-- Instructions to follow --
In the data below, how many lines contain the string "Squamous"? Reply with the number only.
#### Supplied data ####
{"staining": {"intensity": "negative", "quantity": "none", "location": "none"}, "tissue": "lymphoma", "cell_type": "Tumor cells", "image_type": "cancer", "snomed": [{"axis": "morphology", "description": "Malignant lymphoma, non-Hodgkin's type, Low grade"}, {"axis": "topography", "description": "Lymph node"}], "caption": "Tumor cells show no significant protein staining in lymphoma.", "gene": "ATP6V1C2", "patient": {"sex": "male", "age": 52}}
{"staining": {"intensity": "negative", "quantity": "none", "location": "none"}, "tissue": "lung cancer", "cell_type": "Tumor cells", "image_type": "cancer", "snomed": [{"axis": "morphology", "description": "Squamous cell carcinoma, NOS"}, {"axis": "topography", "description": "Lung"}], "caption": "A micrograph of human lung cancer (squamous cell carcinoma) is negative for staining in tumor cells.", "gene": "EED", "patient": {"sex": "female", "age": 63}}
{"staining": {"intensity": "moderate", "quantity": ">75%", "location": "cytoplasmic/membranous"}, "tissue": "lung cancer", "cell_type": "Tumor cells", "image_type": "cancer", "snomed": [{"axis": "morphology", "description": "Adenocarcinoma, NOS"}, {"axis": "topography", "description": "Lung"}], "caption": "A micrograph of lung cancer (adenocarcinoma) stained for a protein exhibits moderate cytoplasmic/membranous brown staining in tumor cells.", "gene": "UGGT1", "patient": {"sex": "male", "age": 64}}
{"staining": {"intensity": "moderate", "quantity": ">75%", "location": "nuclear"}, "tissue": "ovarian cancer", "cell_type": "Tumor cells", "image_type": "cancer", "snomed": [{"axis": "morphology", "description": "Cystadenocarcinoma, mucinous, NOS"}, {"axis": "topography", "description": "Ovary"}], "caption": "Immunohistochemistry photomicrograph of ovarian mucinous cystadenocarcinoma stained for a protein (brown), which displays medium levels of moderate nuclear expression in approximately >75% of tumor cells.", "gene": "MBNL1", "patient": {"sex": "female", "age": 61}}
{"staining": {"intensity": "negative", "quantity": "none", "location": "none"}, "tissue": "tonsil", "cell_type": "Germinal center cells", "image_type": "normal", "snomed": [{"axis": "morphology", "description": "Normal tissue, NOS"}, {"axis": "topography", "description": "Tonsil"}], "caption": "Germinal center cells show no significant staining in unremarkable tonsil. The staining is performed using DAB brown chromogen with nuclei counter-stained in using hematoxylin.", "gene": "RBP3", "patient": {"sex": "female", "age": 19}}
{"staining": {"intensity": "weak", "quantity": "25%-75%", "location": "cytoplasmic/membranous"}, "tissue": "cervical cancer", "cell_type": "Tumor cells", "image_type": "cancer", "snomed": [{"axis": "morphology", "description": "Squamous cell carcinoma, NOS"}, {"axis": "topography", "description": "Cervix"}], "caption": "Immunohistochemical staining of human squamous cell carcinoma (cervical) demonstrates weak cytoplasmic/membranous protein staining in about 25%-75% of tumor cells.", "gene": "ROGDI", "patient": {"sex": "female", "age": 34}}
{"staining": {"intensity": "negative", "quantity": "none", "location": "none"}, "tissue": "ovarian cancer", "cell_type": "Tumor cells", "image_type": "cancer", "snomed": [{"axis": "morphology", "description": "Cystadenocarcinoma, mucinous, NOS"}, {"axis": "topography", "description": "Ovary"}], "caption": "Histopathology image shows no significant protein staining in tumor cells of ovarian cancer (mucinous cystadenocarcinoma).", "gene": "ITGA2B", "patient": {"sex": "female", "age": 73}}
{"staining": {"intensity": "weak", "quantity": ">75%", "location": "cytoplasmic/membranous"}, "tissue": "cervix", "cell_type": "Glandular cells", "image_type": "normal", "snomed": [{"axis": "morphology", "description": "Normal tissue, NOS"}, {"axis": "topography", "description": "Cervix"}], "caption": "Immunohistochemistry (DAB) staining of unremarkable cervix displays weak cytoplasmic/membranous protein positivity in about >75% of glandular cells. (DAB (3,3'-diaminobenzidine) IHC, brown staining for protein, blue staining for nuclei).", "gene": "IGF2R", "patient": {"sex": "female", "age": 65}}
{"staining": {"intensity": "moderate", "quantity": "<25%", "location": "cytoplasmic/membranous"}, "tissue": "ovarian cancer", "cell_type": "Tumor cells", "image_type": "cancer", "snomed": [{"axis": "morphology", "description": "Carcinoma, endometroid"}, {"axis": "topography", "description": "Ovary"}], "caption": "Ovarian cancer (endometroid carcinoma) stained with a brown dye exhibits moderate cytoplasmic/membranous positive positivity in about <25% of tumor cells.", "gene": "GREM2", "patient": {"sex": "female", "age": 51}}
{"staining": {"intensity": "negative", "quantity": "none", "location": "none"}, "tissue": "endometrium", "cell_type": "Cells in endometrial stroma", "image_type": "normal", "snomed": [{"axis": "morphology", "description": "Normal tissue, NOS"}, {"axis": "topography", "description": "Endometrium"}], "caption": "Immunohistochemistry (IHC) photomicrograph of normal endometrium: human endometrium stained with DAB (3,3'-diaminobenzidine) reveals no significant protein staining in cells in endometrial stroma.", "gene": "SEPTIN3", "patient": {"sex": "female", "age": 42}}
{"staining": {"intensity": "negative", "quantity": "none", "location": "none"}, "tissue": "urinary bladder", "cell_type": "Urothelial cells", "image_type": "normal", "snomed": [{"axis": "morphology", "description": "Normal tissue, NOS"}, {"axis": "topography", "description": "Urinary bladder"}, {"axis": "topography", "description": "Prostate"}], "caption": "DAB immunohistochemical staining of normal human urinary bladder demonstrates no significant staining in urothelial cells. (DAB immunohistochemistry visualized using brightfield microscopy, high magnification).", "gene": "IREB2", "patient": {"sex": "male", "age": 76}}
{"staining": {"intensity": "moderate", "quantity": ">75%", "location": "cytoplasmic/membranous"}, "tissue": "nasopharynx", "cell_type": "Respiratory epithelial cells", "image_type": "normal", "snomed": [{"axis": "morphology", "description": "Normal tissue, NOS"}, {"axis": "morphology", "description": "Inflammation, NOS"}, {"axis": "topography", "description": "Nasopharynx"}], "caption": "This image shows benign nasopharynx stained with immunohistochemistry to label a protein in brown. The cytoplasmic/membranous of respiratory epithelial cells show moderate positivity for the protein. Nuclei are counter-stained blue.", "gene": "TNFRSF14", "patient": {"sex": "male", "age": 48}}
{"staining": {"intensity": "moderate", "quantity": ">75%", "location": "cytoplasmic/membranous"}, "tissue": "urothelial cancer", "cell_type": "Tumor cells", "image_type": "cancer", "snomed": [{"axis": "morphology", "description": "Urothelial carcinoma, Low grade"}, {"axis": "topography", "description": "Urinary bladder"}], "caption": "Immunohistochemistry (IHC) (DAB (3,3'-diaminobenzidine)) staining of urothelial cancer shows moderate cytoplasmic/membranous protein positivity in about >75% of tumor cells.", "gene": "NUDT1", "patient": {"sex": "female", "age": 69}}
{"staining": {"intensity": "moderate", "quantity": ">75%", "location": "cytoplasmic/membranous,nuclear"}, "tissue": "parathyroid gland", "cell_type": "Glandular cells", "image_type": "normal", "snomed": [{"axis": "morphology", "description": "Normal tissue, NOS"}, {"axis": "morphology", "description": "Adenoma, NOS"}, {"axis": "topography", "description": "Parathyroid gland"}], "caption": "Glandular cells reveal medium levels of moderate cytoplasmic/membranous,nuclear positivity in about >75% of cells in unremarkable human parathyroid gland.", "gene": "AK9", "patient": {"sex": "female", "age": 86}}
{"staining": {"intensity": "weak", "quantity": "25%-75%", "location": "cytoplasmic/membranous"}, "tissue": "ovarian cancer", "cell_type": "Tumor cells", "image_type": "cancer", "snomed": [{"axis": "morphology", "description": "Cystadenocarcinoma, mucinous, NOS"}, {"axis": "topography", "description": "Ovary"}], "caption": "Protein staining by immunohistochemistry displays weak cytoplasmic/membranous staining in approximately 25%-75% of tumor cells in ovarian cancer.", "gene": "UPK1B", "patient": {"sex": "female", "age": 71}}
####
-- Reply --
2